Axa has opened a school for Raj. (This is something I’ve noticed about most homeschoolers, including myself. They have a fascination with playing school.) She was inspired in this case by Laura, who in These Happy Golden Years has just landed a job as a school teacher, even though she’s officially too young. Yesterday I peeked in on them. Axa was dressed up in several layers of dresses (petticoats perhaps?), and Raj was wearing somewhat less (how much less I decline to state. It rather resembled a miniature Jane instructing an even more diminutive Tarzan). She had arranged her magnetic tangrams into a little scene with flowers, sun, grass, and a worm made out of a pipe cleaner. She was deep in an explanation to her pupil regarding the importance of worms. “The worm,” she informed him, “eats little pieces of dead things and turns them into dirt. The grass needs the dirt to grow. If it weren’t for the worm, the little frog would die, because he needs the grass to keep his skin wet.” I tiptoed away, not wishing to interrupt such a delicately simply and warmly felt ecology lesson, every part of it gleaned from many personal interactions with the creatures named. This is why Charlotte Mason calls education “the science of relations,” or in other words, the art of developing relationships with the people, creatures, ideas, and things that one encounters in life and books.

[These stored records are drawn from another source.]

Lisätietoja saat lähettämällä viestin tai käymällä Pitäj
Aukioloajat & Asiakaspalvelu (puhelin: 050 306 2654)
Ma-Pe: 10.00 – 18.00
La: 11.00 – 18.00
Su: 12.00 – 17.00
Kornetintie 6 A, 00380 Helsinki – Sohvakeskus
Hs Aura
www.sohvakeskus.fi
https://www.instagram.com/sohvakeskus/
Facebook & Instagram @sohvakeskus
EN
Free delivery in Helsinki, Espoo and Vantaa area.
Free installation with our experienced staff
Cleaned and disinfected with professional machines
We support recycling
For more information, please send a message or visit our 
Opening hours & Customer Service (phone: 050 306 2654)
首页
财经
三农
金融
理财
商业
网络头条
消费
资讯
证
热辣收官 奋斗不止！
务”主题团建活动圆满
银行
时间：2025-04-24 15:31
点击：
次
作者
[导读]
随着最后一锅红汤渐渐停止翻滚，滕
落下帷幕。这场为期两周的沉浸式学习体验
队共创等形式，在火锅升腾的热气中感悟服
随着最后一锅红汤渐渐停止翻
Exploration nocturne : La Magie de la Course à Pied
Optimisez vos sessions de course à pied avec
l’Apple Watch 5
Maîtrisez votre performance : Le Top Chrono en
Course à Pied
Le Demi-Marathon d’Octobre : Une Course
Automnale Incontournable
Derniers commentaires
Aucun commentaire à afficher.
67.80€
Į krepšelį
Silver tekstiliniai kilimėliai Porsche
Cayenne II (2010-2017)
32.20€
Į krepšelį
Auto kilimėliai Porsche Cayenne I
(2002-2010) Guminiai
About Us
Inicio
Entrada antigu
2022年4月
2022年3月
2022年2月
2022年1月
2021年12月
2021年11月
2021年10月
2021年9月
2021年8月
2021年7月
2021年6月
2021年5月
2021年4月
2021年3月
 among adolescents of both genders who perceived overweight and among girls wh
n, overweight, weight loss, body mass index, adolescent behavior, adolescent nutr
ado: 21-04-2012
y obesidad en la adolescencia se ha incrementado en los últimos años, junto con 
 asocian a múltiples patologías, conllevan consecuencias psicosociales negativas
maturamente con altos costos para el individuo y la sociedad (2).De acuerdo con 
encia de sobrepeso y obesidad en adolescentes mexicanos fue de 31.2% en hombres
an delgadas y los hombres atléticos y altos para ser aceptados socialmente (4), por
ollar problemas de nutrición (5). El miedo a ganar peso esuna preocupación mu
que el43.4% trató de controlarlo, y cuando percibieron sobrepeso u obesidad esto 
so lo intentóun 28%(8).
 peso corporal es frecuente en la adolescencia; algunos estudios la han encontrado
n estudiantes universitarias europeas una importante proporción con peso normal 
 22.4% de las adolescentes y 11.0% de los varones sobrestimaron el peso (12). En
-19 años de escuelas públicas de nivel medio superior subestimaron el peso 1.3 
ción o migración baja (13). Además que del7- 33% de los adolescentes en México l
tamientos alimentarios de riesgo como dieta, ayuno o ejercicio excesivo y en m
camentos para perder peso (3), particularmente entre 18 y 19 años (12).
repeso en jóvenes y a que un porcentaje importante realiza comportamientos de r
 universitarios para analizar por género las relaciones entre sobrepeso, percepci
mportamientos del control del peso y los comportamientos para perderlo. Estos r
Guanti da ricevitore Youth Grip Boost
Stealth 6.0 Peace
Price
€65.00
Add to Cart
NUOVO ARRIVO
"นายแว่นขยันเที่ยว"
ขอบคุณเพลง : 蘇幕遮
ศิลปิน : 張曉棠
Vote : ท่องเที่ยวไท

I’m almost embarrassed to admit to any degree of teaching when it comes to my children. Yes, I plan the curriculum (i.e. tell Tony which books are to be read and narrated at bedtime, download books for Axa from librivox, and make sure we have plenty of other good books around for the various other requested reading times). Basically, I collect books, and I’m very choosy. We read nothing that I don’t consider to be well worth reading. But we read a lot. Mostly, though, what I do is what Charlotte Mason calls “masterly inactivity.” Which means not interfering when children are seriously engaged in the business of “playing” (i.e. working, or rather learning, or really living). Masterly inactivity is the habit of noticing when children are doing important things (which is nearly always) and keeping out of their way so that they can do them. And whenever I do it, I am amazed at the beauty and intelligence of who they are.